O jornalista Cássio Leite Vieira mostra como a divulgação científica brasileira pode ser menos mundial e mais regional
Até a década de 1980, a vida de um jornalista na redação de um jornal não era das mais fáceis quando o assunto era obter informações. Pode soar estranho para as novas gerações, mas já houve um mundo sem internet, correio eletrônico e páginas www.
Por vezes, obter a nacionalidade de um cientista ou (pior) os anos de nascimento e morte dele – caso a tal personagem não fosse um luminar da ciência – era empreitada para, pelo menos, uma hora no banco de dados do jornal. E encontrar uma boa foto para a reportagem? “Céus, por que estou sendo punido?”, era a pergunta que muitos jornalistas devem ter feito a si mesmos.
Dava para ser pior? Sim. Os textos eram escritos em máquina de escrever e folhas padronizadas de papel (as tais laudas). Isso obrigava, de certa forma, o jornalista a, mais ou menos, ter o roteiro do texto por completo na cabeça. Atenção, jovens: máquinas de escrever não tinham a tecla ‘delete’. As correções tinham que ser feitas à mão – daí a tal lauda ter espaço ‘dois’ entre as linhas.
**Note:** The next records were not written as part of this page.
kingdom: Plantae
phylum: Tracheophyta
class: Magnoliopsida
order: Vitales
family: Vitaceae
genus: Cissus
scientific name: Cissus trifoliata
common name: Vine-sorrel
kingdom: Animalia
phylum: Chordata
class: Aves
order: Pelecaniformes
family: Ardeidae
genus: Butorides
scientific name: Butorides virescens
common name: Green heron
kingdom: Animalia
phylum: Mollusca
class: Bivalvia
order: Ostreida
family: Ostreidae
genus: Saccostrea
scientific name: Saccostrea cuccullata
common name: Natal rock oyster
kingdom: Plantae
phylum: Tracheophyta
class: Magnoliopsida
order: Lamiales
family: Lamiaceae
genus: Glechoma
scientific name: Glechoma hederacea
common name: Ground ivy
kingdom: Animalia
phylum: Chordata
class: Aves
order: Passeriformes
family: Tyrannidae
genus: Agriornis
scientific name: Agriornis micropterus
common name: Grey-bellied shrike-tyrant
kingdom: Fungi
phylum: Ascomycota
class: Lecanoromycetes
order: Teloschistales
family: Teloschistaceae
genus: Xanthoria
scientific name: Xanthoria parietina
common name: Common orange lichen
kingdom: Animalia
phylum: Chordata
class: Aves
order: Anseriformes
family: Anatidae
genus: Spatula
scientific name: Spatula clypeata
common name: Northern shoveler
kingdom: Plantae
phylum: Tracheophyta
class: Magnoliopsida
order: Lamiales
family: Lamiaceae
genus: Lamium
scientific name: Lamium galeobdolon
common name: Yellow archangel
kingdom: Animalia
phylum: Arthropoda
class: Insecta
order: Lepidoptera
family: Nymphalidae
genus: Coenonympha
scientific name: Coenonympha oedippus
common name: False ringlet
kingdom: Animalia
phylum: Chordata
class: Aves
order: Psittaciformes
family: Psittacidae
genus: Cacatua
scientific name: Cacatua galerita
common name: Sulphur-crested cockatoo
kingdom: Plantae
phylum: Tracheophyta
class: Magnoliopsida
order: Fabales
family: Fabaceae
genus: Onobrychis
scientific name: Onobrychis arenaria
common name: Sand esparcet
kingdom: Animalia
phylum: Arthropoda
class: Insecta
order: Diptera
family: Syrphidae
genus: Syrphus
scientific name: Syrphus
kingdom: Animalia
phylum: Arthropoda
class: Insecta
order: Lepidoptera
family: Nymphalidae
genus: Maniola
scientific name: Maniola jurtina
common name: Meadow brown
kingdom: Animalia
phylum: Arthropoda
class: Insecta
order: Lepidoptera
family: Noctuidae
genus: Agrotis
E o que tudo isso tem a ver com o competente portal de divulgação científica ‘Nossa Ciência’?
Muito, na verdade. Fique comigo, leitor(a).
Hoje, a quantidade de informação disponível é tamanha que pode dar a impressão de que um jornalista vive num tipo de paraíso. Google, Facebook, YouTube, Twitter, Instagram, Wikipédia etc. Informação a granel. E, às vezes, em quantidades muito maiores do que as necessárias e desejáveis. E em fração de segundos.
Paraíso! Melhor seria perguntar: Paraíso?
Essa comodidade tem seu preço – já dizia o economista que não há “almoço grátis”. Em um mundo globalizado – e monopolizado por conglomerados de mídias sociais que parecem atuar como o ‘Grande Irmão’ de Orwell –, quem dará destaque a fatos regionais?
Ou você acredita que, para competir com essas megacorporações, ‘jornalões’ e revistas semanas – os quais, em alcance planetário, com boa aceleração, minguam em número de páginas – continuarão a dar importânciaàquele fato regional, mesmo que ele tenha apelo para público?
Sem hipocrisia, a resposta é não.
O mundo será aquilo que esses gigantes midiáticos quiserem que ele seja – e não adianta vituperar. Vejamos o caso do jornalismo sobre ciência. O noticiário mundial é praticamente dominado pelo material disponível para jornalistas em duas páginas: EurekAlert e Nature Research Press Site.
O que era o ‘Paraíso!’ (comodidade), aos poucos, foi ganhando o perfil de ‘Paraíso?’ (preguiça).
Hoje, um bom editor (seja de ciência, seja de qualquer outra área) irá mandar seus repórteres procurarem pelo diverso, pelo ‘não esmagadoramente mundial’, para que seu noticiário ganhe personalidade.
E aí que entra o regional.
Questão de ordem: mas como enfrentar os Golias desse ringue planetário? Ora, sendo o David regional. E a estratégia é a da guerrilha, persistência. A de caçar a notícia que está ali, em sua cidade, seu estado, sua região.
O portal ‘Nossa Ciência’ é um tipo de David disposto a brigar em defesa da boa ciência que o Nordeste vem produzindo há décadas – e que, injustamente, tende a ficar fora do jornalismo que se faz no eixo Rio-São Paulo.
‘Nossa Ciência’ está à frente. Razão: personaliza um tipo de estratégia que todos – governos, prefeituras, empresas, universidades, centros de pesquisa, fundações de amparo à pesquisa etc. – deveriam apoiar para que as notícias de C&T da região nordeste cheguem ao grande público, usando – e aqui vem a ironia da coisa – as armas de Golias: a web.
‘Nossa Ciência’ é o futuro. Porque este – pelo menos, em termos de divulgação científica – terá que ser necessariamente regional.
Parabéns pelo primeiro ano de vida.
Cássio Leite Vieira é jornalista do Instituto Ciência Hoje (ICH),editor da área de internacional e também de forma e linguagem da revista Ciência Hoje. É autor de vários artigos e cerca de 10 livros sobre jornalismo científico, divulgação científica e história da Física, entre eles o Pequeno manual de divulgação científica; Einstein (O reformulador do Universo) e a coletânea História da Física.